[[ Input for this task open ]]

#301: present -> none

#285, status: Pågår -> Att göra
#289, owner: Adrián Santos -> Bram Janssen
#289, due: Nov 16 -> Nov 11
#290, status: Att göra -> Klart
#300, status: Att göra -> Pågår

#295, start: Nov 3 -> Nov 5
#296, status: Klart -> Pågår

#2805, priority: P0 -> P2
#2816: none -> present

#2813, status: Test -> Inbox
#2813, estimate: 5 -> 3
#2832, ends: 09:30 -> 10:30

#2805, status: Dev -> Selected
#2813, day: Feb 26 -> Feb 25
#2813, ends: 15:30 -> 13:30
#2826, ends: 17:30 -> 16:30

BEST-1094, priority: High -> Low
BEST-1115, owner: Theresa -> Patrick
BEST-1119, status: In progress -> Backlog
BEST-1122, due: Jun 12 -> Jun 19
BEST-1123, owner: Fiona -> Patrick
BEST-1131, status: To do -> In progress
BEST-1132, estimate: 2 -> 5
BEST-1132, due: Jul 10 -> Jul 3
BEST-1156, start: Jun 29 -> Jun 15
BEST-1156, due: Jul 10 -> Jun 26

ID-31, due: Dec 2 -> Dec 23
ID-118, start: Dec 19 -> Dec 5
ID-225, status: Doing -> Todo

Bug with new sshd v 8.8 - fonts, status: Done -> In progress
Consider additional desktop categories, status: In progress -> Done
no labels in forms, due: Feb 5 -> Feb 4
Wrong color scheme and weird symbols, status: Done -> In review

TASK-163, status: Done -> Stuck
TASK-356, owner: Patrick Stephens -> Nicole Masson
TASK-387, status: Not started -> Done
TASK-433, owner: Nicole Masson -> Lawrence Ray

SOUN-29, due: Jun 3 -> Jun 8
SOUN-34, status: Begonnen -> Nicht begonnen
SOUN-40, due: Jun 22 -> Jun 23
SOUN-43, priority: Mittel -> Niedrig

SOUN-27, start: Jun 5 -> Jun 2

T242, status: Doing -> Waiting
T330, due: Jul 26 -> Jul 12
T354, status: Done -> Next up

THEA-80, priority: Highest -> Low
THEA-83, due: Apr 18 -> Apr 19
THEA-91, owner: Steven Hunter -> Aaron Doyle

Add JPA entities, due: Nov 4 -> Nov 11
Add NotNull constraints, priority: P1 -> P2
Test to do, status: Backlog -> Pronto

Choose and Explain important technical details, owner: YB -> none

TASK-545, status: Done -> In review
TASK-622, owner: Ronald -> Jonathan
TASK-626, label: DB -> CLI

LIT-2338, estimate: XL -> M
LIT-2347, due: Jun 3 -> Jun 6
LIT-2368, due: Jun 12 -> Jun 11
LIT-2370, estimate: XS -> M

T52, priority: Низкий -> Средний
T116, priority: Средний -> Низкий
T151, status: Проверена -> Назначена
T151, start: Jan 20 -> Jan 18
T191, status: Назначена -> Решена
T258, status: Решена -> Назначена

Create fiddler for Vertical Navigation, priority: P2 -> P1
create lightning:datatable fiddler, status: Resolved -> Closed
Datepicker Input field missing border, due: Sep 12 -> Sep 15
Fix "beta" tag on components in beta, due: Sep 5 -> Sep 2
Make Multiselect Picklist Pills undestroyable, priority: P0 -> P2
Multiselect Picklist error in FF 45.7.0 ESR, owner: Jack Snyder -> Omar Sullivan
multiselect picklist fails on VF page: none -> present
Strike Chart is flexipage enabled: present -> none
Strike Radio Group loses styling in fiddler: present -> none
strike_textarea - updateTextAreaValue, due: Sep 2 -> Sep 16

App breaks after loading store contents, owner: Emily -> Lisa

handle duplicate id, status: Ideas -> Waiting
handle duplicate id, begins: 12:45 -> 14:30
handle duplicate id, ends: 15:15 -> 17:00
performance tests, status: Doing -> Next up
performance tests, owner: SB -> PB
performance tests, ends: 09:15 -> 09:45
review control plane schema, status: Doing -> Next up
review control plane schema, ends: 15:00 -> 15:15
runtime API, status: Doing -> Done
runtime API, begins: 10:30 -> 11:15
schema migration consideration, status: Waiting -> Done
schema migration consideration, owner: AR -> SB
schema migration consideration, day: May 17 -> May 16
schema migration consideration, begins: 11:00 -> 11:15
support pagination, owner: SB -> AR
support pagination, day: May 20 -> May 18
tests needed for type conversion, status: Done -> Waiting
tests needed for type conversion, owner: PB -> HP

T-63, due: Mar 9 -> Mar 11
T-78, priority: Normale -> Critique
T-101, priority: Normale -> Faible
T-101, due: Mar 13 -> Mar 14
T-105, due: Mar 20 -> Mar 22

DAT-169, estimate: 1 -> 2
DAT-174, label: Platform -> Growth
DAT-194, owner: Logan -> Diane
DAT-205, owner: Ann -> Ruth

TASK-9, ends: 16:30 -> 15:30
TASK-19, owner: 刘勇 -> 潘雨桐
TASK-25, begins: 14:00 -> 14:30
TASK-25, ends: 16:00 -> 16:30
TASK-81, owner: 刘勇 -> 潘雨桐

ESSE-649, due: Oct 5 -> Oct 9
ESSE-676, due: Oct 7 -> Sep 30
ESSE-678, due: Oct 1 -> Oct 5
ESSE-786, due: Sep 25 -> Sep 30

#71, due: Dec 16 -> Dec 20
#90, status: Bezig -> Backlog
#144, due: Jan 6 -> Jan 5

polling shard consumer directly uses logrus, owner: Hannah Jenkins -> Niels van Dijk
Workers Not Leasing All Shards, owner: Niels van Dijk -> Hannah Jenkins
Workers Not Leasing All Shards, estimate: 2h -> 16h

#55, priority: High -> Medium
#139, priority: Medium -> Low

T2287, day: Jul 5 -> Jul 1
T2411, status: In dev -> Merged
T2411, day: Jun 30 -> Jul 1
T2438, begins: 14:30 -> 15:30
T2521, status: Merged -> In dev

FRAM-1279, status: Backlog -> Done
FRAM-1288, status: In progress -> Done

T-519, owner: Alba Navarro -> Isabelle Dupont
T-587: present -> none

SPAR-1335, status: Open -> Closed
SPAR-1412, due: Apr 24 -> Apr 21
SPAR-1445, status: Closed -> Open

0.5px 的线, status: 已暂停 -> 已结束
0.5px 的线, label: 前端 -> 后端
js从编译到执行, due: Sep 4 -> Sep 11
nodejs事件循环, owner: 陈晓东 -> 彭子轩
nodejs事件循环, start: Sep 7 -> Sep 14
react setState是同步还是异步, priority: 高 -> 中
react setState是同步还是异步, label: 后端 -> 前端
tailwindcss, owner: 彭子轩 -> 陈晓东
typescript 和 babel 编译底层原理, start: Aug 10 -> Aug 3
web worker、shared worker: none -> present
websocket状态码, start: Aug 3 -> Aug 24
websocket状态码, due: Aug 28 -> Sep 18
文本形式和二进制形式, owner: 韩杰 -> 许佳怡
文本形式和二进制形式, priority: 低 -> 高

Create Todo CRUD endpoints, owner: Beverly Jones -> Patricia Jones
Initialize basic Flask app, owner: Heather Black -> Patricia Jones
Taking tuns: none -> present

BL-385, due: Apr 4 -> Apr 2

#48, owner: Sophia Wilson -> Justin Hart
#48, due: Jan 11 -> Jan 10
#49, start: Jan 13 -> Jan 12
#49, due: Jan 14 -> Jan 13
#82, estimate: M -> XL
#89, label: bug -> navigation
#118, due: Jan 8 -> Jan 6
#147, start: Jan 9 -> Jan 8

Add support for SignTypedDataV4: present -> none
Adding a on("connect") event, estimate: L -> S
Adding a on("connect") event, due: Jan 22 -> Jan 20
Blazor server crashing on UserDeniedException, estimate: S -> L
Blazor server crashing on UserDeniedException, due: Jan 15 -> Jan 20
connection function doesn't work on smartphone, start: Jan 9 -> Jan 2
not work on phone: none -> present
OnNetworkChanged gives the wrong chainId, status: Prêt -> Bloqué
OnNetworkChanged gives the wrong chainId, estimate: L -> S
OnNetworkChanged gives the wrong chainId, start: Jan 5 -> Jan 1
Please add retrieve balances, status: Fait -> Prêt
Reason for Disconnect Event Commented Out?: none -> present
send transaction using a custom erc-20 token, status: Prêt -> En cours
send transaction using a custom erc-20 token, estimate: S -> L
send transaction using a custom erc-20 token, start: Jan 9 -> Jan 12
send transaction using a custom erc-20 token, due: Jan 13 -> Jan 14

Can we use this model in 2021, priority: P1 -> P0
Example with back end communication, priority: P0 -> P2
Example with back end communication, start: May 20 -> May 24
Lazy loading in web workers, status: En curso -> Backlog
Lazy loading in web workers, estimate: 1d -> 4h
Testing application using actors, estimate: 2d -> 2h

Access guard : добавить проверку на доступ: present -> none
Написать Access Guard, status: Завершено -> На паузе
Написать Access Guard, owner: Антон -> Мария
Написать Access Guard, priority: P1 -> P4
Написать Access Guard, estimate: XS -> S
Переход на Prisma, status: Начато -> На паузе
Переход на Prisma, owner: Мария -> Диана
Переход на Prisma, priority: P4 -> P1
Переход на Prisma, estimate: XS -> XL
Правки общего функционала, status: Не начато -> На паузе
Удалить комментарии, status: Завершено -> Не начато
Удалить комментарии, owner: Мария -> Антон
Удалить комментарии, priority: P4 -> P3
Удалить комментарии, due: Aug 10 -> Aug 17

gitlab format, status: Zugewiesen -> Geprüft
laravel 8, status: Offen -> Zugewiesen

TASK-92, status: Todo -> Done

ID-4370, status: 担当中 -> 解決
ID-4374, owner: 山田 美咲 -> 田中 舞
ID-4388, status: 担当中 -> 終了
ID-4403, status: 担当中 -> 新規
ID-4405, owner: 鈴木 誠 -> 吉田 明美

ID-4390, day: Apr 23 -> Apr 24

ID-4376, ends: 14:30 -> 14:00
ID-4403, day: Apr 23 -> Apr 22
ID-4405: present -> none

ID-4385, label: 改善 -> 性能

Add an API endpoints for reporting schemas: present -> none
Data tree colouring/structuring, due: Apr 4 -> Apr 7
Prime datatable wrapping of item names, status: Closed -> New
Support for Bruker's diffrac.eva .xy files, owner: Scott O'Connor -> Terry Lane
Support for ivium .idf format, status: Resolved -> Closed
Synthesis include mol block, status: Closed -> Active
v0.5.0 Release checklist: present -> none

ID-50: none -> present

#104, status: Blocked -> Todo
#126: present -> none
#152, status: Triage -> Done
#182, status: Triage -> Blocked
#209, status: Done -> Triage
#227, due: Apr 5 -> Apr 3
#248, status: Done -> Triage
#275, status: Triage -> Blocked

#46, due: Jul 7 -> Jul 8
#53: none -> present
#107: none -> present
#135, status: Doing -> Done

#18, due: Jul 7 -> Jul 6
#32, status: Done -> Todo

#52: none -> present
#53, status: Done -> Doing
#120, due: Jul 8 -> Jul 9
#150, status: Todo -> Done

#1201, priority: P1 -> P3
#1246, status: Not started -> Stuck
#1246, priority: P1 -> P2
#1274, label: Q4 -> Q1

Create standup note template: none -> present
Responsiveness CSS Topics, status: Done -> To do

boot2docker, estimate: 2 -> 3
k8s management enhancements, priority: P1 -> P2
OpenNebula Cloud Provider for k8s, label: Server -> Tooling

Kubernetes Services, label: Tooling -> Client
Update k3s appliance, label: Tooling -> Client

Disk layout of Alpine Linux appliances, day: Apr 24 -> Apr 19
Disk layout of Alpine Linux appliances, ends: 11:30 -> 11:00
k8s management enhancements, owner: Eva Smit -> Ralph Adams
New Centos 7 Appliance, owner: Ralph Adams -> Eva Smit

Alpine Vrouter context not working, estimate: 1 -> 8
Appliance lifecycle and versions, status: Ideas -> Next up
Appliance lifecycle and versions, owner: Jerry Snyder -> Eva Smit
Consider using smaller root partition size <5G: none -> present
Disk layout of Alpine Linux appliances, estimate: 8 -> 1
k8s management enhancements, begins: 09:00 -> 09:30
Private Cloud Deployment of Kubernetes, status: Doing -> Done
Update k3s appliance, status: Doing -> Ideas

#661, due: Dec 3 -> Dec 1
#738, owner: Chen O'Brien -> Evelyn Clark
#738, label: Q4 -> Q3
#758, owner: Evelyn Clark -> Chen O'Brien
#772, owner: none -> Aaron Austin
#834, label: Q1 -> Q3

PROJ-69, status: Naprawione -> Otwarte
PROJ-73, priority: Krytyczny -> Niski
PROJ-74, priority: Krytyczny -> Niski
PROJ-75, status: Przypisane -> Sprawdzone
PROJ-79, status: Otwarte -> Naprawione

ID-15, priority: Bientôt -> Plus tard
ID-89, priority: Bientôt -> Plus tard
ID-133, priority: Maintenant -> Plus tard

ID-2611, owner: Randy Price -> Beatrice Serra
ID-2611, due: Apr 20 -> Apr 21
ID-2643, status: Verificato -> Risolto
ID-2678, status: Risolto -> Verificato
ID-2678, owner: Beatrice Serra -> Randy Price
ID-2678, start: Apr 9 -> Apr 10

[[ Input for this task closed ]]

Try it ->
From the listing above, output exactly the run of lines that starts with the line containing "Test to do, status: Backlog -> Pronto" and ends with the line containing "Strike Chart is".

Exercise solution ->
Test to do, status: Backlog -> Pronto

Choose and Explain important technical details, owner: YB -> none

TASK-545, status: Done -> In review
TASK-622, owner: Ronald -> Jonathan
TASK-626, label: DB -> CLI

LIT-2338, estimate: XL -> M
LIT-2347, due: Jun 3 -> Jun 6
LIT-2368, due: Jun 12 -> Jun 11
LIT-2370, estimate: XS -> M

T52, priority: Низкий -> Средний
T116, priority: Средний -> Низкий
T151, status: Проверена -> Назначена
T151, start: Jan 20 -> Jan 18
T191, status: Назначена -> Решена
T258, status: Решена -> Назначена

Create fiddler for Vertical Navigation, priority: P2 -> P1
create lightning:datatable fiddler, status: Resolved -> Closed
Datepicker Input field missing border, due: Sep 12 -> Sep 15
Fix "beta" tag on components in beta, due: Sep 5 -> Sep 2
Make Multiselect Picklist Pills undestroyable, priority: P0 -> P2
Multiselect Picklist error in FF 45.7.0 ESR, owner: Jack Snyder -> Omar Sullivan
multiselect picklist fails on VF page: none -> present
Strike Chart is flexipage enabled: present -> none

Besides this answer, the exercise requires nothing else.